Inició su carrera pictórica en Madrid y París donde entró en contacto con pintores surrealistas, cuya influencia es claramente visible en sus primeras obras, aunque al ser ya una época tardía para este estilo pronto terminó abandonándolo por tendencias más vanguardistas como el expresionismo abstracto que aprendió de Jackson Pollock o Willhelm DeKooning.

Su evolución irá en todo momento encaminada hacia una pintura casi abstracta en la que las grandes manchas de pintura aplicada en grandes brochazos claramente marcados esbozan formas esquemáticas que poco o nada recuerdan del natural.

Antonio Saura nunca abandonará las formas. En casi todas su obras podemos reconocer algo que nos recuerda un objeto, figura humana, un animal o un monstruo.

Todo representado de una forma muy expresiva gracias a la utilización de esos golpes rápidos de pincel que resultan de un gesto automático más que de un estudio minucioso del trazo a seguir.

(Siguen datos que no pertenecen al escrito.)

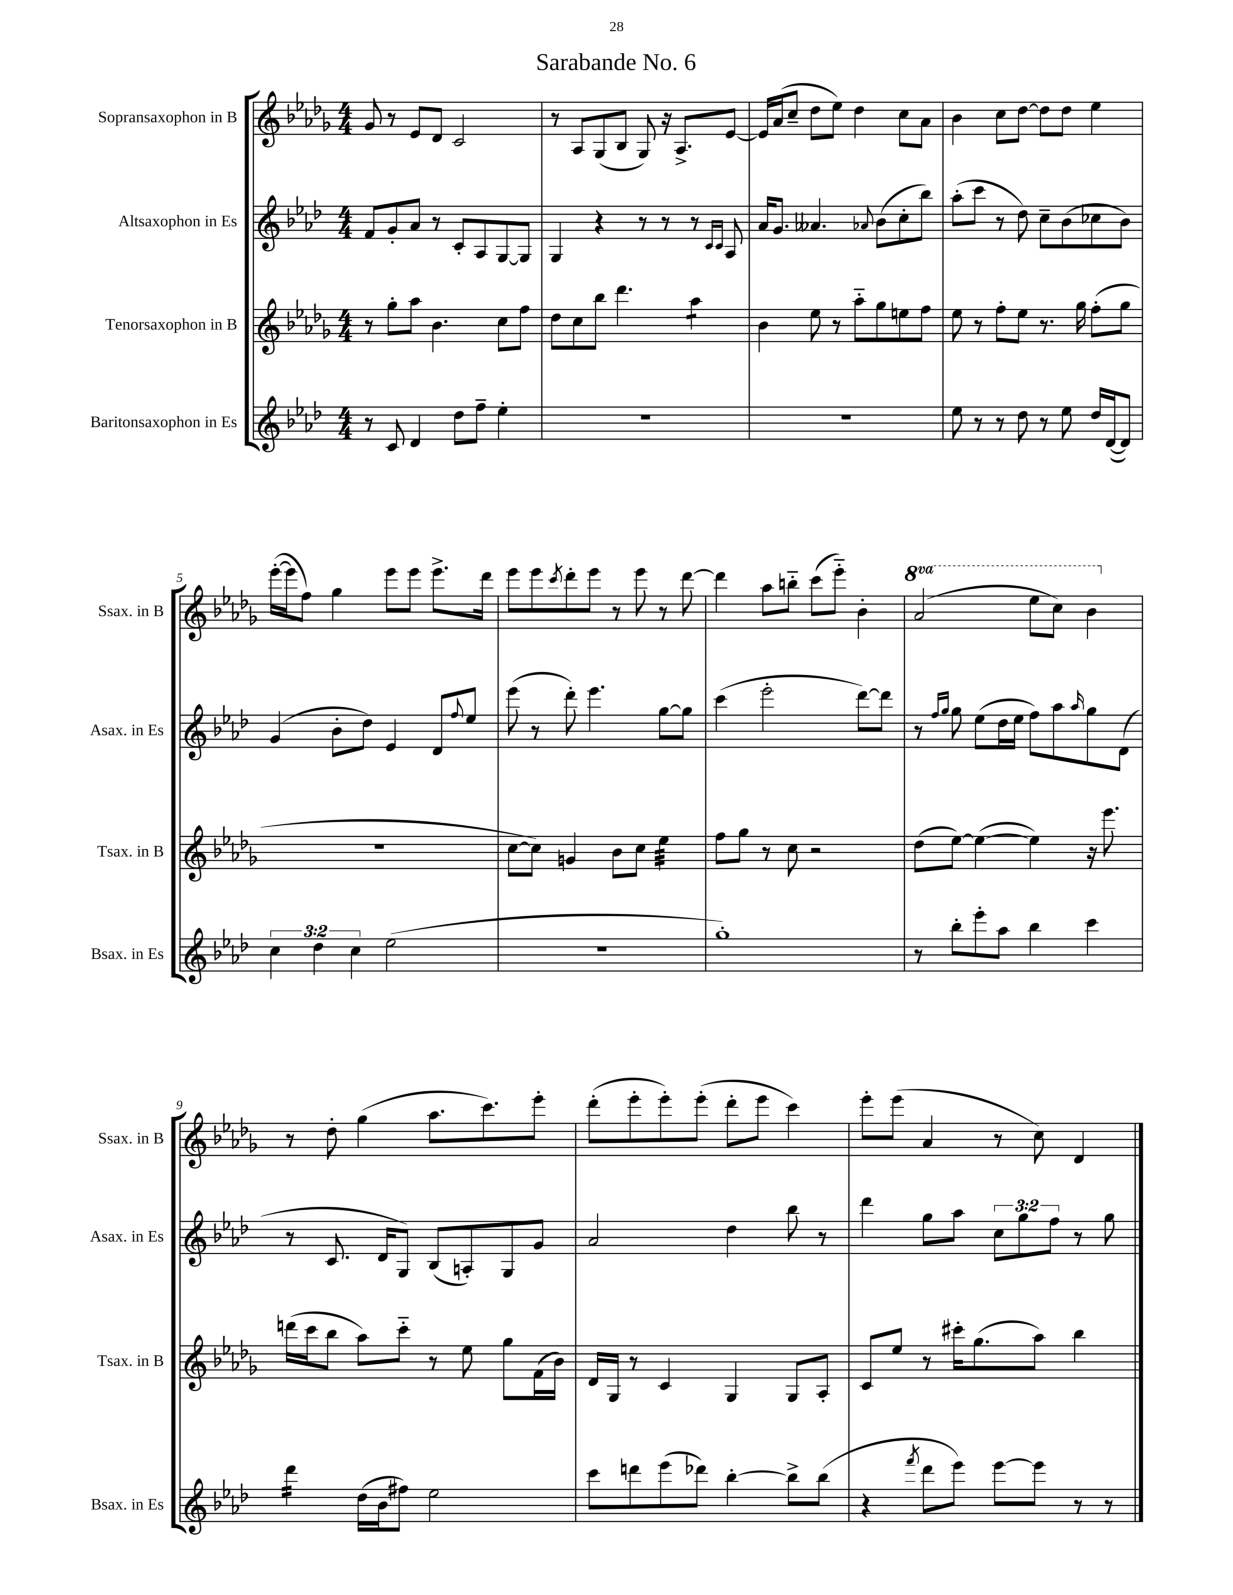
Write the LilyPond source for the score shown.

\header { title = "Sarabande No. 6" }
<<
\new StaffGroup <<
\new Staff = "s0" \with { instrumentName = "Sopransaxophon in B" shortInstrumentName = "Ssax. in B" } {
    \clef treble \key des \major \numericTimeSignature \time 4/4 \set Staff.ottavationMarkups = #ottavation-simple-ordinals
    ges'8 r8 ees'8 des'8 c'2 |
    r8 aes8 ges8( bes8 ges8) r16 aes8.-> ees'8~ |
    ees'16 aes'16( c''8-- des''8 ees''8) des''4 c''8 aes'8 |
    bes'4 c''8 des''8~ des''8 des''8 ees''4 |
    ees'''16~-.( ees'''16 f''8) ges''4 ees'''8 ees'''8 ees'''8.-> des'''16 |
    ees'''8 ees'''8 \acciaccatura { c'''8 } des'''8-. ees'''8 r8 ees'''8 r8 des'''8~ |
    des'''4 aes''8 b''8-_ c'''8( ees'''8-_) bes'4-. |
    \ottava #1 aes''2( ees'''8 c'''8) bes''4 \ottava #0 |
    r8 des''8-. ges''4( aes''8. c'''8.) ees'''8-. |
    des'''8-.( ees'''8-. ees'''8-.) ees'''8-.( des'''8-. ees'''8 c'''4) |
    ees'''8-. ees'''8( aes'4 r8 c''8) des'4 \bar "|." |
}
\new Staff = "s1" \with { instrumentName = "Altsaxophon in Es" shortInstrumentName = "Asax. in Es" } {
    \clef treble \key aes \major \numericTimeSignature \time 4/4 \override Staff.TupletNumber.text = #tuplet-number::calc-fraction-text
    f'8 g'8-. aes'8 r8 c'8-. aes8 g8~ g8 |
    g4 r4 r8 r8 r8 \grace { c'16 c'16 } aes8 |
    aes'16 g'8. aeses'4. \appoggiatura { aes'8 } bes'8( c''8-. bes''8) |
    aes''8-.( c'''8 r8 des''8) c''8-- bes'8( ces''8 bes'8) |
    g'4( bes'8-. des''8) ees'4 des'8 \appoggiatura { f''8 } ees''8 |
    ees'''8( r8 des'''8-.) ees'''4. g''8~ g''8 |
    c'''4( ees'''2-. des'''8~) des'''8 |
    r8 \grace { f''16 g''16 } g''8 ees''8( des''16 ees''16 f''8) aes''8 \grace { aes''16 } g''8 des'8( |
    r8 c'8. des'16 g8) bes8( a8-.) g8 g'8 |
    aes'2 des''4 bes''8 r8 |
    des'''4 g''8 aes''8 \tuplet 3/2 { c''8 g''8 f''8 } r8 g''8 \bar "|." |
}
\new Staff = "s2" \with { instrumentName = "Tenorsaxophon in B" shortInstrumentName = "Tsax. in B" } {
    \clef treble \key des \major \numericTimeSignature \time 4/4
    r8 ges''8-. aes''8 bes'4. c''8 f''8 |
    des''8 c''8 bes''8 des'''4. aes''4:8 |
    bes'4 ees''8 r8 aes''8-_ ges''8 e''8 f''8 |
    ees''8 r8 f''8-. ees''8 r8. ges''16 f''8-.( ges''8 |
    R1 |
    c''8~ c''8) g'4 bes'8 c''8 ees''4:32 |
    f''8 ges''8 r8 c''8 r2 |
    des''8( ees''8~) ees''4~( ees''4) r16 ees'''8. |
    d'''16( c'''16 bes''8 aes''8) c'''8-_ r8 ees''8 ges''8 f'16( bes'16) |
    des'16 ges16 r8 c'4 ges4 ges8 aes8-. |
    c'8 ees''8 r8 cis'''16-. ges''8.( aes''8) bes''4 \bar "|." |
}
\new Staff = "s3" \with { instrumentName = "Baritonsaxophon in Es" shortInstrumentName = "Bsax. in Es" } {
    \clef treble \key aes \major \numericTimeSignature \time 4/4 \override Staff.TupletNumber.text = #tuplet-number::calc-fraction-text
    r8 c'8 des'4 des''8 f''8-- ees''4-. |
    R1 |
    R1 |
    ees''8 r8 r8 des''8 r8 ees''8 des''16 des'16~( des'8) |
    \tuplet 3/2 { c''4 des''4 c''4 } ees''2( |
    R1 |
    g''1-.) |
    r8 bes''8-. ees'''8-. aes''8 bes''4 c'''4 |
    des'''4:16 des''16( bes'16 fis''8) ees''2 |
    c'''8 d'''8 ees'''8( des'''8) bes''4~-. bes''8-> bes''8( |
    r4 \acciaccatura { f'''8 } des'''8 ees'''8) ees'''8~ ees'''8 r8 r8 \bar "|." |
}
>>
>>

Es ese gesto lo que confiere a sus imágenes esa expresividad característica adoptada del informalismo y que algunos estudiosos han relacionado con la tradición pictórica española de representaciones tétricas y tenebristas mezclado con la acción gestual pictórica adoptada del expresionismo abstracto norteamericano.

En “El Grito” nº 7, Saura representa una figura que recuerda en la postura a ese personaje del Guernica de Picasso -esquina superior derecha- en el que vemos a un hombre que grita desesperado hacia el cielo mientras levanta sus dos brazos en V.

En éste la figura queda algo indefinida, de forma que no podemos distinguir si se trata de una persona o de un animal. Antonio Saura se sirve de este esquematismo en las formas básicas para resaltar la fuerza expresiva de toda la figura.

La paleta cromática de sus obras se fue reduciendo paulatinamente hasta convertirse en lo que vemos en este cuadro, en el que los negros y grises componen las formas sobre una superficie blanca y que han contribuido a convertir sus mágenes en iconos del propio artista.